[MATERIAL FOR THIS EXERCISE]:
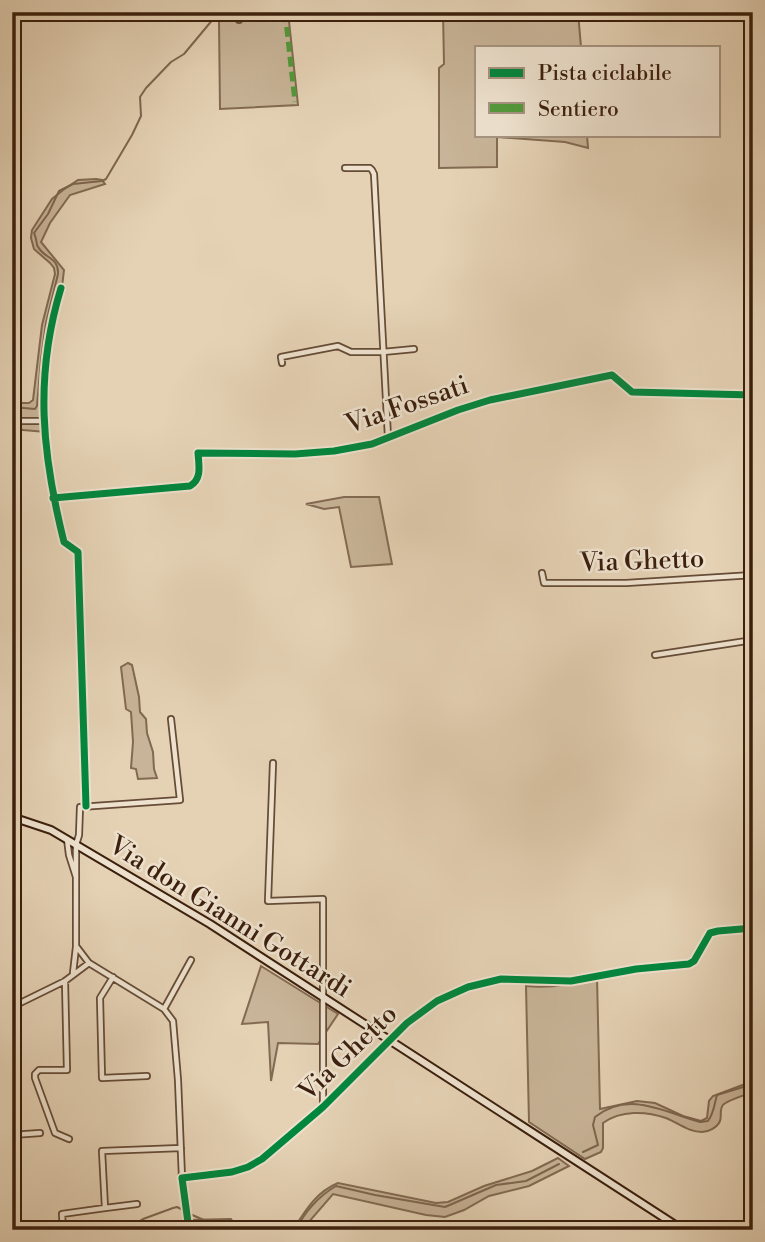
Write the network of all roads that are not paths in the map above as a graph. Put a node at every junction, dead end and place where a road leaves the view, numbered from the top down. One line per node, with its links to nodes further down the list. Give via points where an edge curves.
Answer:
1 (239, 12): 2 (street)
2 (239, 20)
3 (345, 168): 6 (street, Via Fossati, via 370,168 374,174)
4 (61, 288): 10 (street, via 46,360)
5 (414, 349): 6 (street, Via Fossati)
6 (383, 352): 7 (street, Via Fossati, via 351,352 338,346 281,357); 11 (street, Via Fossati)
7 (282, 363)
8 (753, 395): 11 (street, Via Fossati, via 632,392 612,375 490,400)
9 (12, 421): 10 (street)
10 (44, 421): 12 (street)
11 (388, 437): 12 (street, Via Fossati, via 334,451 198,453 199,477 190,486)
12 (53, 498): 19 (street, via 64,542 78,552)
13 (542, 573): 14 (street, Via Ghetto, via 544,583)
14 (753, 575)
15 (753, 640): 16 (street)
16 (655, 655)
17 (171, 719): 19 (street, via 180,800)
18 (273, 763): 31 (street, Via Ghetto, via 268,901 323,899)
19 (86, 806): 22 (street, via 79,807)
20 (12, 817): 21 (main road, Via don Gianni Gottardi)
21 (67, 839): 22 (main road, Via don Gianni Gottardi); 23 (street)
22 (76, 845): 23 (street); 31 (main road, Via don Gianni Gottardi)
23 (77, 881): 25 (street)
24 (753, 928): 34 (street, Via Ghetto, via 710,933 689,964 571,981 501,979 468,987 437,1001)
25 (76, 946): 27 (street); 28 (street)
26 (191, 960): 33 (street)
27 (89, 963): 28 (street); 29 (street)
28 (73, 975): 30 (street)
29 (113, 977): 33 (street); 35 (street, via 100,998 102,1077)
30 (65, 981): 32 (street); 39 (street, via 67,1070 39,1070 35,1078 55,1133)
31 (323, 997): 34 (main road, Via don Gianni Gottardi); 36 (street, Via Ghetto)
32 (12, 1007)
33 (164, 1009): 40 (street, via 173,1021)
34 (390, 1040): 36 (street, Via Ghetto); 43 (main road, Via don Gianni Gottardi)
35 (147, 1076)
36 (323, 1107): 41 (street, Via Ghetto, via 248,1167)
37 (40, 1133): 38 (street)
38 (12, 1135)
39 (69, 1139)
40 (181, 1148): 41 (street); 44 (street, via 102,1151)
41 (182, 1178): 46 (street)
42 (137, 1204): 44 (street)
43 (645, 1206): 47 (main road, Via don Gianni Gottardi); 48 (main road, Via don Gianni Gottardi)
44 (105, 1208): 45 (street, via 62,1214)
45 (63, 1230)
46 (189, 1230)
47 (677, 1230)
48 (683, 1230)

[PROBLEM TO SOLVE]: Your task is to copy each line from the material above that includes the word "road".

[OUTPUT OF THE EXERCISE]:
Write the network of all roads that are not paths in the map above as a graph. Put a node at every junction, dead end and place where a road leaves the view, numbered from the top down. One line per node, with its links to nodes further down the list. Give via points where an edge curves.
20 (12, 817): 21 (main road, Via don Gianni Gottardi)
21 (67, 839): 22 (main road, Via don Gianni Gottardi); 23 (street)
22 (76, 845): 23 (street); 31 (main road, Via don Gianni Gottardi)
31 (323, 997): 34 (main road, Via don Gianni Gottardi); 36 (street, Via Ghetto)
34 (390, 1040): 36 (street, Via Ghetto); 43 (main road, Via don Gianni Gottardi)
43 (645, 1206): 47 (main road, Via don Gianni Gottardi); 48 (main road, Via don Gianni Gottardi)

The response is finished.